**Data shown**
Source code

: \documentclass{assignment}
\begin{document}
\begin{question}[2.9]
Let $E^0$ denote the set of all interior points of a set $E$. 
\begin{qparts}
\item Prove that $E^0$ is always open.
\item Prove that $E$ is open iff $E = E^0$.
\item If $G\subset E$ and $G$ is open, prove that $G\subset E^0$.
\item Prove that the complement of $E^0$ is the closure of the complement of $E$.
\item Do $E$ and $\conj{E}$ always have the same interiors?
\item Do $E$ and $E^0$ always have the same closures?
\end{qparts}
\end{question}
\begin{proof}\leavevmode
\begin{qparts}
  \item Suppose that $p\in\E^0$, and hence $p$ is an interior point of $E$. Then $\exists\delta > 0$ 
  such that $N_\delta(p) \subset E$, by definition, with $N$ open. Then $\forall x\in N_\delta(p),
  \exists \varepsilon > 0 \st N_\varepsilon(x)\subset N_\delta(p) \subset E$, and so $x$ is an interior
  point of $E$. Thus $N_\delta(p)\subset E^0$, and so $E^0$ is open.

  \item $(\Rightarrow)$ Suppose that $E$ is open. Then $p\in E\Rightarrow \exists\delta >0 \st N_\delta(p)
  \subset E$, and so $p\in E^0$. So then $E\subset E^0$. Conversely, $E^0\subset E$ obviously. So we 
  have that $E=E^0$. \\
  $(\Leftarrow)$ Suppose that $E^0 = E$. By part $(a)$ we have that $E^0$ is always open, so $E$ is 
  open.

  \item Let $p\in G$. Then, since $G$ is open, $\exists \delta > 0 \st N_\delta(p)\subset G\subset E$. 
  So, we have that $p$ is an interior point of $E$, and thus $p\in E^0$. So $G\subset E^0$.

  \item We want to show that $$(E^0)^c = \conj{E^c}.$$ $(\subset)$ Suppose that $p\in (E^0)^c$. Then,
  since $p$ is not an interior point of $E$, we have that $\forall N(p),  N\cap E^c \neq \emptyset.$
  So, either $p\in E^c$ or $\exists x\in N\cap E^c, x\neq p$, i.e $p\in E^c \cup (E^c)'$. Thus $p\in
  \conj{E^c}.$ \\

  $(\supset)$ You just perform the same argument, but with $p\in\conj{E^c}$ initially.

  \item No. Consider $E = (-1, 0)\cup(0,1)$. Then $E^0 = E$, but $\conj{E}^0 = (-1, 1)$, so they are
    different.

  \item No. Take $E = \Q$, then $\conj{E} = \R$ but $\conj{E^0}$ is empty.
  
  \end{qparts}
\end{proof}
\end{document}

**Prompt**
Copy each line of the listing above that includes the word "begin".

**Answer section**
\begin{document}
\begin{question}[2.9]
\begin{qparts}
\begin{proof}\leavevmode
\begin{qparts}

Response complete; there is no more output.